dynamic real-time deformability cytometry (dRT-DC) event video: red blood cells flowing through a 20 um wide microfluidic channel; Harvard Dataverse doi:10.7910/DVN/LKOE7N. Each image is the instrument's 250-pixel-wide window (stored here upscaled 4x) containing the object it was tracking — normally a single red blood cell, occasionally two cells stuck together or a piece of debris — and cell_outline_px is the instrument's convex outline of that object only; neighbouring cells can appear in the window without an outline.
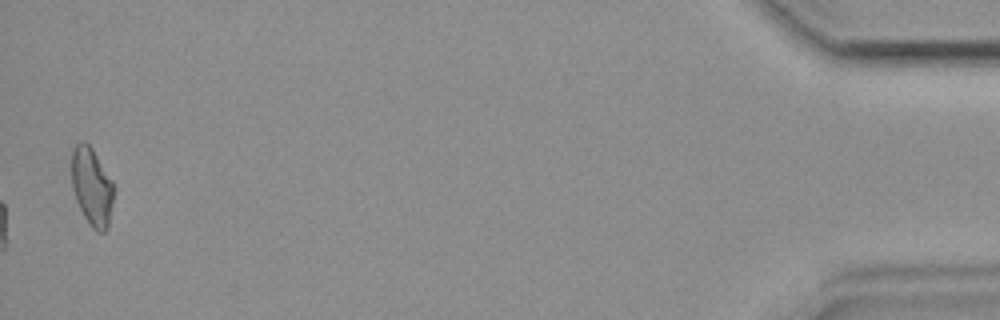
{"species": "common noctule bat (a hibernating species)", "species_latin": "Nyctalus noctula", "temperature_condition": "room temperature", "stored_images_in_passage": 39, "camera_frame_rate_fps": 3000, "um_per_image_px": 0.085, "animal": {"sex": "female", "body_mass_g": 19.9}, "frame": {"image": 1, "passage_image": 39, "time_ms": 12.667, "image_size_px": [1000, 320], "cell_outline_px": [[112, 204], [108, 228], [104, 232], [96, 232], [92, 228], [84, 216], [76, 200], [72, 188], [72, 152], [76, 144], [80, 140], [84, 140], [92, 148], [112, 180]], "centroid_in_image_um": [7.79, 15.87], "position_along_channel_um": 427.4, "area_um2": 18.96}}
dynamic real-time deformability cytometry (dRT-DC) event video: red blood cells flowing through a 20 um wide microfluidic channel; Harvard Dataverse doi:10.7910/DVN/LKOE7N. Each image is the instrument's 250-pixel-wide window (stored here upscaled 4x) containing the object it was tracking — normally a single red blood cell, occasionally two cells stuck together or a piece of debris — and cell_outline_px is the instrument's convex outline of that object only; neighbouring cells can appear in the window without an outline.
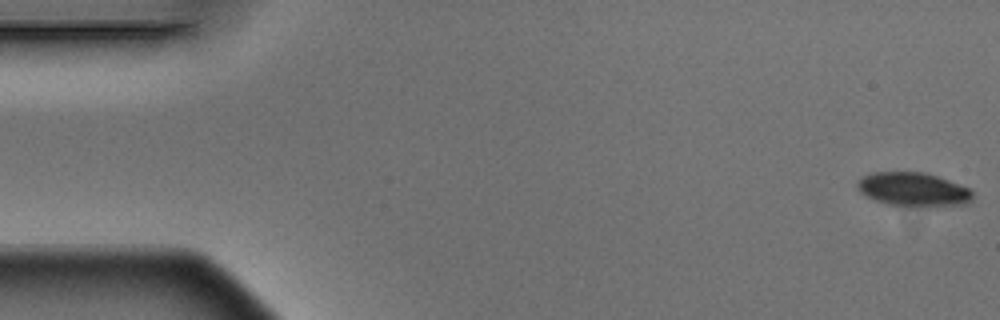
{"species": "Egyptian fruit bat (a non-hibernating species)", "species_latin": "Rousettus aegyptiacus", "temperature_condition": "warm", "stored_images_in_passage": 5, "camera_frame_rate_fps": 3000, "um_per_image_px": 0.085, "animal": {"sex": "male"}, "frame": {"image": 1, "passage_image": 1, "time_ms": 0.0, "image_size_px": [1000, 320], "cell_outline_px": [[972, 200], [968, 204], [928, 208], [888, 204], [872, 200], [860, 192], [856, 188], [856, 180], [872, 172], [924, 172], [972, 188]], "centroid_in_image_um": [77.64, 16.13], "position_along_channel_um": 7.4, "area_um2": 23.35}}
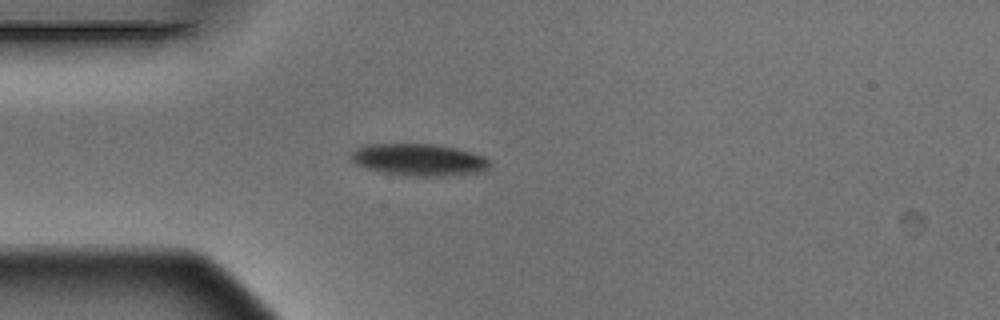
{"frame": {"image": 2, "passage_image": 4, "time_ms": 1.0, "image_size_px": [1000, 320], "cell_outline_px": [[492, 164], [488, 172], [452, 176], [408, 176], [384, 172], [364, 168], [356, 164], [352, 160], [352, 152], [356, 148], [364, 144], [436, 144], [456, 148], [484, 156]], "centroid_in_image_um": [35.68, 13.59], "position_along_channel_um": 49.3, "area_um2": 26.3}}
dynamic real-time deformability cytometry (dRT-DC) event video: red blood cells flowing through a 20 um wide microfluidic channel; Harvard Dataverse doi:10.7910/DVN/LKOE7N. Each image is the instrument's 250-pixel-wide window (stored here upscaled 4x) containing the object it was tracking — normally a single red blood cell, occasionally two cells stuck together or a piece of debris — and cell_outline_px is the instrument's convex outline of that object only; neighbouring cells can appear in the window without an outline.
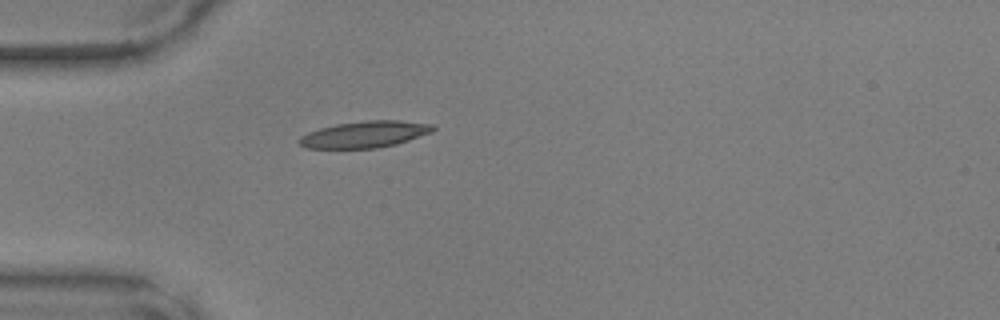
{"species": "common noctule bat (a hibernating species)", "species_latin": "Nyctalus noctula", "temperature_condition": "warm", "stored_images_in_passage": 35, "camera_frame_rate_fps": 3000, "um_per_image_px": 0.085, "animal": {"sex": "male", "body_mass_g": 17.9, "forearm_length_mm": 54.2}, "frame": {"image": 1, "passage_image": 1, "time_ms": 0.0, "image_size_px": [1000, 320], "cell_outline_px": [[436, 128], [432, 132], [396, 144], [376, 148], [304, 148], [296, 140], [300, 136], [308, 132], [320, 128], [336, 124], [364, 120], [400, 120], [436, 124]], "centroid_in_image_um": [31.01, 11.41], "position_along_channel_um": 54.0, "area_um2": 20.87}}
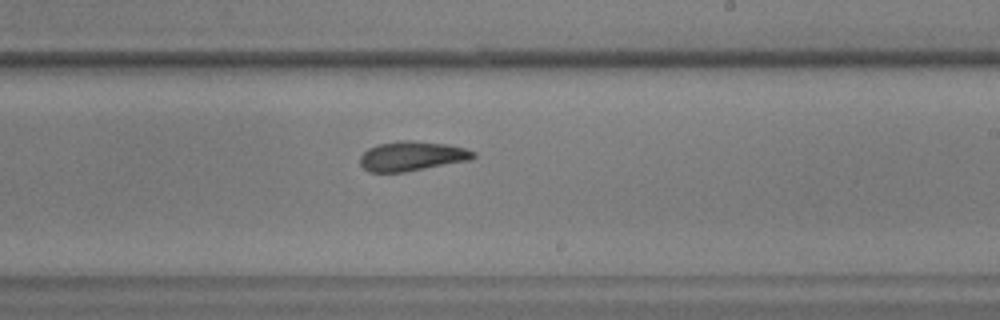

--------

## [Task goal]
Quote the records above in full, dropping each picture.

## [Answer to this problem]
dynamic real-time deformability cytometry (dRT-DC) event video: red blood cells flowing through a 20 um wide microfluidic channel; Harvard Dataverse doi:10.7910/DVN/LKOE7N. Each image is the instrument's 250-pixel-wide window (stored here upscaled 4x) containing the object it was tracking — normally a single red blood cell, occasionally two cells stuck together or a piece of debris — and cell_outline_px is the instrument's convex outline of that object only; neighbouring cells can appear in the window without an outline.
{"species": "common noctule bat (a hibernating species)", "species_latin": "Nyctalus noctula", "temperature_condition": "room temperature", "stored_images_in_passage": 39, "camera_frame_rate_fps": 3000, "um_per_image_px": 0.085, "animal": {"sex": "female", "body_mass_g": 19.9}, "frame": {"image": 1, "passage_image": 39, "time_ms": 12.667, "image_size_px": [1000, 320], "cell_outline_px": [[112, 204], [108, 228], [104, 232], [96, 232], [92, 228], [84, 216], [76, 200], [72, 188], [72, 152], [76, 144], [80, 140], [84, 140], [92, 148], [112, 180]], "centroid_in_image_um": [7.79, 15.87], "position_along_channel_um": 427.4, "area_um2": 18.96}}
dynamic real-time deformability cytometry (dRT-DC) event video: red blood cells flowing through a 20 um wide microfluidic channel; Harvard Dataverse doi:10.7910/DVN/LKOE7N. Each image is the instrument's 250-pixel-wide window (stored here upscaled 4x) containing the object it was tracking — normally a single red blood cell, occasionally two cells stuck together or a piece of debris — and cell_outline_px is the instrument's convex outline of that object only; neighbouring cells can appear in the window without an outline.
{"species": "Egyptian fruit bat (a non-hibernating species)", "species_latin": "Rousettus aegyptiacus", "temperature_condition": "warm", "stored_images_in_passage": 5, "camera_frame_rate_fps": 3000, "um_per_image_px": 0.085, "animal": {"sex": "male"}, "frame": {"image": 1, "passage_image": 1, "time_ms": 0.0, "image_size_px": [1000, 320], "cell_outline_px": [[972, 200], [968, 204], [928, 208], [888, 204], [872, 200], [860, 192], [856, 188], [856, 180], [872, 172], [924, 172], [972, 188]], "centroid_in_image_um": [77.64, 16.13], "position_along_channel_um": 7.4, "area_um2": 23.35}}
{"frame": {"image": 2, "passage_image": 4, "time_ms": 1.0, "image_size_px": [1000, 320], "cell_outline_px": [[492, 164], [488, 172], [452, 176], [408, 176], [384, 172], [364, 168], [356, 164], [352, 160], [352, 152], [356, 148], [364, 144], [436, 144], [456, 148], [484, 156]], "centroid_in_image_um": [35.68, 13.59], "position_along_channel_um": 49.3, "area_um2": 26.3}}
dynamic real-time deformability cytometry (dRT-DC) event video: red blood cells flowing through a 20 um wide microfluidic channel; Harvard Dataverse doi:10.7910/DVN/LKOE7N. Each image is the instrument's 250-pixel-wide window (stored here upscaled 4x) containing the object it was tracking — normally a single red blood cell, occasionally two cells stuck together or a piece of debris — and cell_outline_px is the instrument's convex outline of that object only; neighbouring cells can appear in the window without an outline.
{"species": "common noctule bat (a hibernating species)", "species_latin": "Nyctalus noctula", "temperature_condition": "warm", "stored_images_in_passage": 35, "camera_frame_rate_fps": 3000, "um_per_image_px": 0.085, "animal": {"sex": "male", "body_mass_g": 17.9, "forearm_length_mm": 54.2}, "frame": {"image": 1, "passage_image": 1, "time_ms": 0.0, "image_size_px": [1000, 320], "cell_outline_px": [[436, 128], [432, 132], [396, 144], [376, 148], [304, 148], [296, 140], [300, 136], [308, 132], [320, 128], [336, 124], [364, 120], [400, 120], [436, 124]], "centroid_in_image_um": [31.01, 11.41], "position_along_channel_um": 54.0, "area_um2": 20.87}}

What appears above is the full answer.